Monday, March 17, 2008

What the Media Never Bothered to Answer About Rev. Wright

No question that Obama's former pastor, Rev. Jeremiah Wright, made outrageous remarks in his sermons. The clips that have been most played on YouTube and TV are harsh, inflamatory, and disturbing. There's no easy way to spin, "God Damn America." Obama did what he needed to do, in written and video communications he distanced himself and denounced the statements. (see below for excerpts and clips).

How is it that this story—based solely on excerpts from old, long-available videos of sermons—was covered breathlessly as breaking news? It was covered with the urgency of of a crane falling and demolishing a New York building or an investment bank suddenly sucked into a sinkhole of bad credit, or the revelation that a righteous governor went to high-priced whores.

We got a lot of "what?" But very little "Why?" and not a bit of "Why now?" Does anyone know the flashpoint of the Rev. Wright firestorm? Anyone tracking that down?

Missing from the coverage was any sense of the context of the Rev. Dr. Wright's remarks. Here are some of the things what I wish the press would have told me.
  1. Who is Rev. Wright (other than Obama's former pastor)? What's his bio?
  2. What has he accomplished in his community? With his congregation?
  3. What, taken as a whole, is his message to his congregation? to the African American community? to the Christian Church, to America?
  4. What do his colleagues think of him?
  5. What do members of his congregation think of him? What do they think his message is? Why are they drawn to him?
  6. What is the background of Rev. Wright's black liberation theology?
  7. What were the sermons with the nasty bits actually about? What was their message? What did they ask of the congregation?
Instead, the standard media play was: Here are some awful things that Obama's minister preached; will it sink his campaign or will it just get people to stop talking about Geraldine Ferraro?

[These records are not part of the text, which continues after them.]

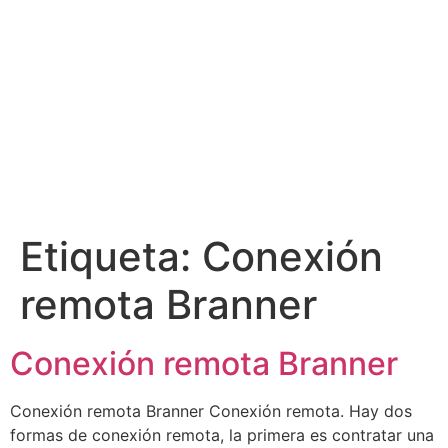
Etiqueta:
Conexión
remota Branner
Conexión remota Branner
Conexión remota Branner Conexión remota. Hay dos
formas de conexión remota, la primera es contratar una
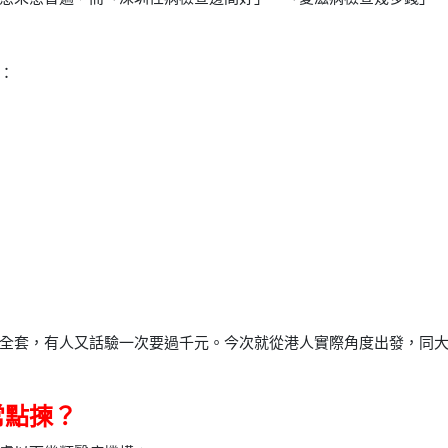
：
全套，有人又話驗一次要過千元。今次就從港人實際角度出發，同
常點揀？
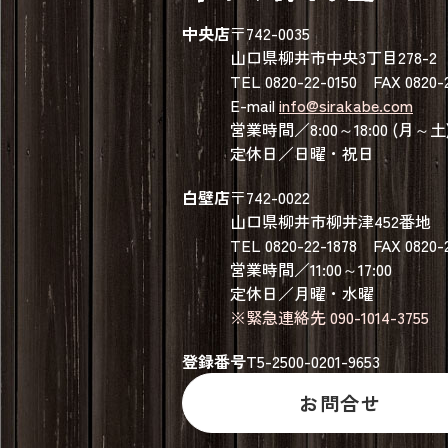
中央店
〒742-0035
山口県柳井市中央3丁目278-2
TEL 0820-22-0150 FAX 0820-
E-mail
info@sirakabe.com
営業時間／8:00～18:00 (月～土
定休日／日曜・祝日
白壁店
〒742-0022
山口県柳井市柳井津452番地
TEL 0820-22-1878 FAX 0820-
営業時間／11:00～17:00
定休日／月曜・水曜
※緊急連絡先 090-1014-3755
登録番号
T5-2500-0201-9653
お問合せ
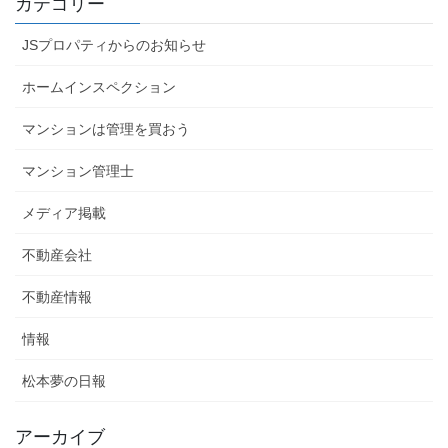
カテゴリー
JSプロパティからのお知らせ
ホームインスペクション
マンションは管理を買おう
マンション管理士
メディア掲載
不動産会社
不動産情報
情報
松本夢の日報
アーカイブ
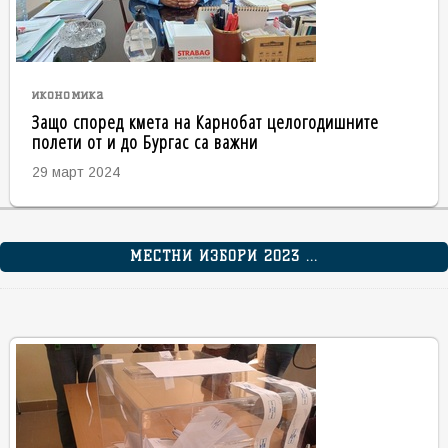
икономика
Защо според кмета на Карнобат целогодишните
полети от и до Бургас са важни
29 март 2024
МЕСТНИ ИЗБОРИ 2023 ...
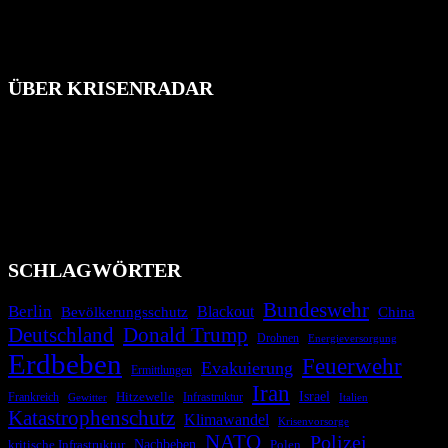
ÜBER KRISENRADAR
Das Krisenradar ist ein innovatives Projekt, das darauf abzielt, die
Bevölkerung über außergewöhnliche Gefahren- und Schadenlagen
wie nationale oder internationale Konflikte, Naturkatastrophen,
Industrieunfälle, Pandemien, terroristische Angriffe und
Migrationskrisen zu informieren. Das System nutzt verschiedene
Technologien und Kommunikationskanäle, um schnell, effektiv und
überparteilich zu informieren.
SCHLAGWÖRTER
Bundeswehr
Berlin
Bevölkerungsschutz
Blackout
China
Deutschland
Donald Trump
Drohnen
Energieversorgung
Erdbeben
Feuerwehr
Evakuierung
Ermittlungen
Iran
Israel
Hitzewelle
Frankreich
Infrastruktur
Italien
Gewitter
Katastrophenschutz
Klimawandel
Krisenvorsorge
NATO
Polizei
kritische Infrastruktur
Nachbeben
Polen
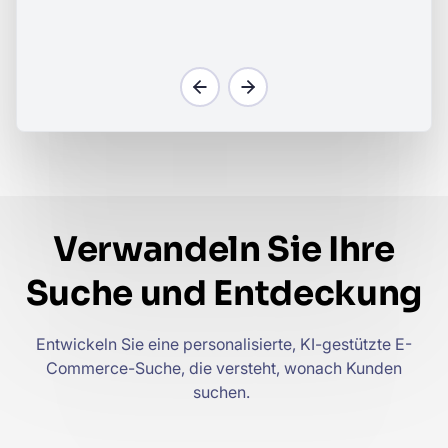
Verwandeln Sie Ihre
Suche und Entdeckung
Entwickeln Sie eine personalisierte, KI-gestützte E-
Commerce-Suche, die versteht, wonach Kunden
suchen.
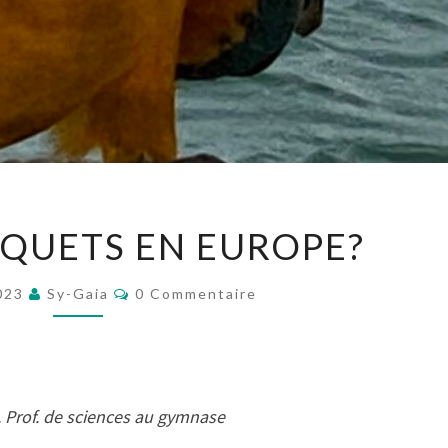
DES
QUETS EN EUROPE?
PERROQUETS
EN
Commentaires
2023
Sy-Gaia
0 Commentaire
EUROPE?
c. Prof. de sciences au gymnase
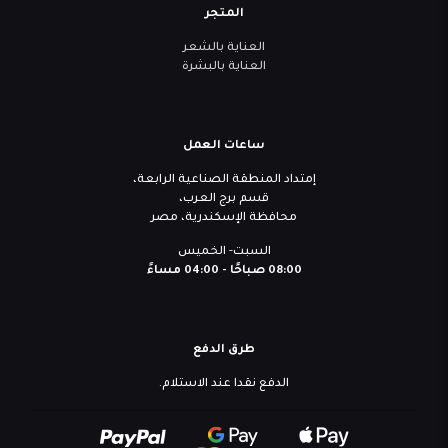
المتجر
العناية بالشعر
العناية بالبشرة
ساعات العمل
إمتداد المنطقة الصناعية الرابعة،
قسم برج العرب،
محافظة الإسكندرية، مصر
السبت- الخميس
08:00 صباحًا - 04:00 مساءً
طرق الدفع
الدفع نقدا عند الاستلام.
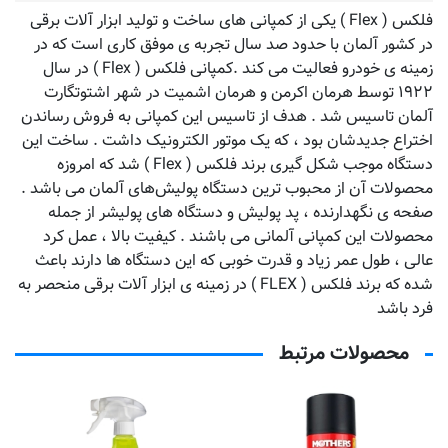
فلکس ( Flex ) یکی از کمپانی‌ های ساخت و تولید ابزار آلات برقی
در کشور آلمان با حدود صد سال تجربه‌ ی موفق کاری است که در
زمینه ‌ی خودرو فعالیت می کند .کمپانی فلکس ( Flex ) در سال
۱۹۲۲ توسط هرمان اکرمن و هرمان اشمیت در شهر اشتوتگارت
آلمان تاسیس شد . هدف از تاسیس این کمپانی به فروش رساندن
اختراع جدیدشان بود ، که یک موتور الکترونیک داشت . ساخت این
دستگاه موجب شکل گیری برند فلکس ( Flex ) شد که امروزه
محصولات آن از محبوب ترین دستگاه پولیش‌های آلمان می باشد .
صفحه‌ ی نگهدارنده ، پد پولیش و دستگاه های پولیشر از جمله
محصولات این کمپانی آلمانی می‌ باشند . کیفیت بالا ، عمل کرد
عالی ، طول عمر زیاد و قدرت خوبی که این دستگاه‌ ها دارند باعث
شده که برند فلکس ( FLEX ) در زمینه ‌ی ابزار آلات برقی منحصر به
فرد باشد
محصولات مرتبط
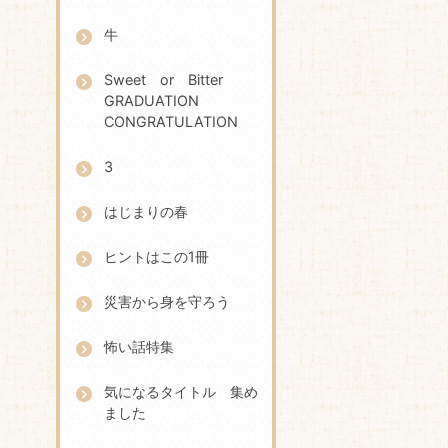
牛
Sweet or Bitter
GRADUATION
CONGRATULATION
3
はじまりの春
ヒントはこの1冊
災害から身を守ろう
怖い話特集
気になるタイトル 集め
ました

The best main stream attempt to answer any of this came this morning in The Wall Street Journal in an article by Suzanne Satalin and Douglas Belkin. They quote Melissa Harris-Lacewell, associate professor of politics and African-American studies at Princeton University
"America is our country and we love her, yet she has done such awful things. We have to have a place where we say…'This is not okay. I'm still hurt about this.' "
The best perspective piece I've seen on Rev. Wright is not in the traditional media, but in this blog post by Kim Pearson on BlogHer.

Mickeleh's Take: If you want to take an even longer view: Rev. Jeremiah Wright's namesake, the prophet Jeremiah delivered even harsher messages against Israel and Jerusalem than anything Rev. Wright has said about the United States. In a ministry spanning the last days of the Kingdom of Judeah through the destruction of the Temple of Solomon, Original Jeremiah was even charged with treason, and indicted on a capital offense for his troubles. He railed against prophets who say all is well, all is well, when it's not well at all. (You probably know the more famous translation, "They cry 'peace, peace,' when there is no peace." Or the more recent version, "'The surge is working, the surge is working,' when the surge is not working.")

PostScript: Obama's statements.
"I vehemently disagree and strongly condemn the statements that have been the subject of this controversy. I categorically denounce any statement that disparages our great country or serves to divide us from our allies. I also believe that words that degrade individuals have no place in our public dialogue, whether it's on the campaign stump or in the pulpit. In sum, I reject outright the statements by Rev. Wright that are at issue."

He also sat for a friendly interiew with Keith Olbermann (MSNBC), and a prosecutorial one with Major Garrett (Fox News) and then addressed the issue again at a rally in Plainfield Indiana.